Why closed schemes cannot afford illiquids
We need open schemes for infrastructure to be a major portfolio asset – closed schemes cannot tolerate the risk of restructuring evident – first round debt investors in Eurotunnel saw just 1% of their original loans.
The delays associated with restructuring leave the closed scheme which is dependent upon the contracted cash flows in the lurch. Corporate credit is exceptionally risky for closed schemes as most defaults arise at the time when investors want their money back.
The promotion of illiquid investment when investors cannot afford patience is going to put an impossible strain on DB schemes.
And there is a third problem arising from the DB code which threatens the capacity of Britain to build back.
Con Keating estimates the impact of high DB funding demands will depress Britain’s economic growth by about 0.5% pa – and that it will be persistent in a way that we hope Covid and Brexit won’t be.
Given that the demographics imply that Britain’s economic growth will struggle to exceed 1% pa, that is a drag we can do without.
And where is all this funding going? It is going to the generation who still benefit from DB and who are seen by younger generations as the architects and principal perpetrators of the ills behind climate change.
Holes, spades and ladders
If the Government wants to pour fire on the flames , then in forcing the de-risking of DB schemes and the shift towards mass closure they have found an ideal policy.
But I do not think that this is what Guy Opperman wants , I don’t think he wants it at all. I don’t think that this sentient pensions minister is actively pursuing a policy where he paves over the fertile soil for patient capital while sowing seeds in the stony ground of workplace pensions.

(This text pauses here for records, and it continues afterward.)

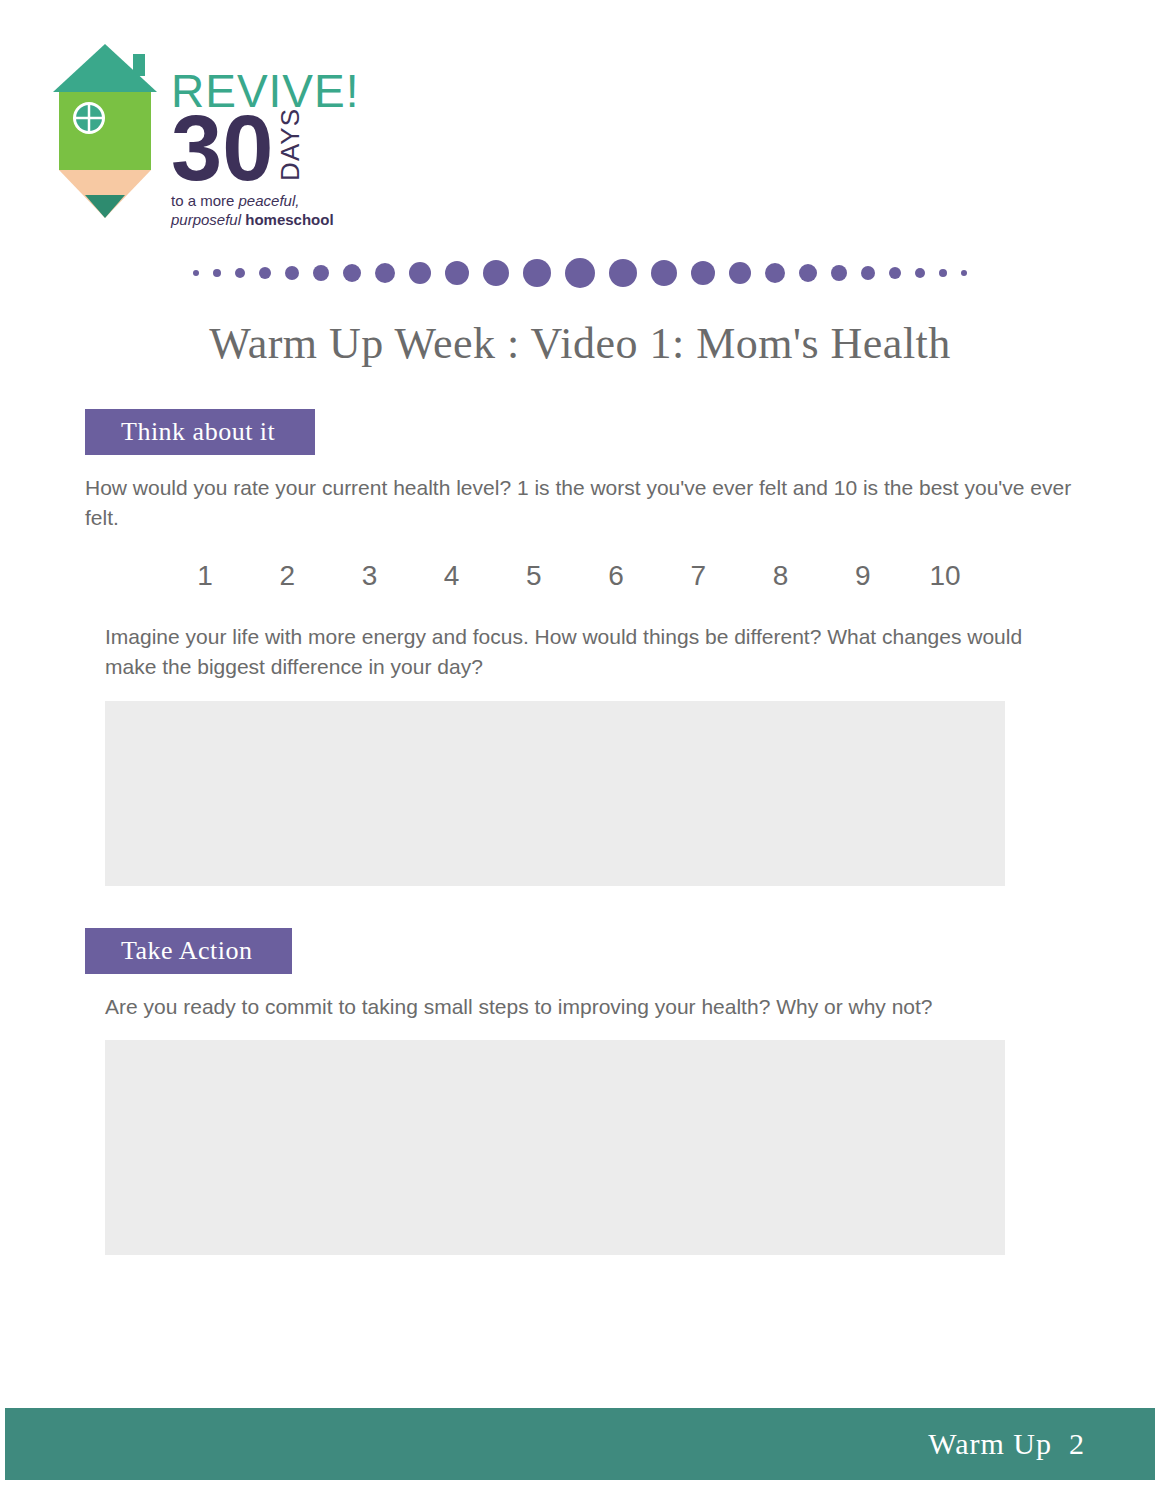RE VIVE!
30 DAYS
to a more peaceful,
purposeful homeschool
Warm Up Week : Video 1: Mom's Health
Think about it
How would you rate your current health level? 1 is the worst you've ever felt and 10 is the best you've ever felt.
12345678910
Imagine your life with more energy and focus. How would things be different? What changes would make the biggest difference in your day?
Take Action
Are you ready to commit to taking small steps to improving your health? Why or why not?
Warm Up 2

I suspect that Government has got itself in a pickle over DB funding and it is not too late for it to de-pickle. If you want to have your say and promote the Bowles amendments for all the reasons above (and more), you can do so by making your submission to the Pension Schemes Bill Committee by November 3rd.
Here is the link
Henry, if you want to get pension schemes to invest again, you need to reduce the PPF guarantee to 70% or so. And you need to have two tests in place, (1) enough funds (on a AA rated corporate bond) to pay 70% of accrued pension benefits, if the sponsoring employer fills tomorrow for administration and (2) enough technical provisions to pay all benefits promised for the long term.
Apart from that, the scheme actuary should be let to recommend the best investment policy based on membership, sponsoring employer covenant etc.
I was speaking with someone in the US, and a few of DB schemes over there have this target to have the funds at any time to buy a 70% – 75% deferred and immediate annuities for the scheme members and an investment policy which will target 100% of benefits.
The only way to be allowed to lower from 70% is in case sponsoring employers commit guarantees like first charges on some unencumbered assets to the pension scheme to make it above 70%.
This will allow sponsoring employers with good financial positions to increase the amount of investment risk in their scheme further.
This takes away the risk we end up with schemes well underfunded like 40% – 50% where the sponsoring employer fill for bankruptcy.
You cannot have it both, very high guarantees even if the employer fill for administration and to take investment risk. I agree with you schemes should take more investment risk, but something will have to give in this case, and a lower PPF guarantee should be brought in. It is the high PPF guarantee from the Pension Act 2004, that brought us here, it has to go.
The majority of schemes will still pay 100% benefits, there would be failures, but not many. Many schemes have already over 70% worth of assets, and their sponsoring employers could look to improve their businesses, reduce debt etc. There could be a measure that dividends could not be increased until a certain condition will happen.
One last thing, there must be a rule for M&A. Many private equities firms buy good firms and leverage them up and put the pension scheme in jeopardy, as leveraged businesses could easier get bankrupt.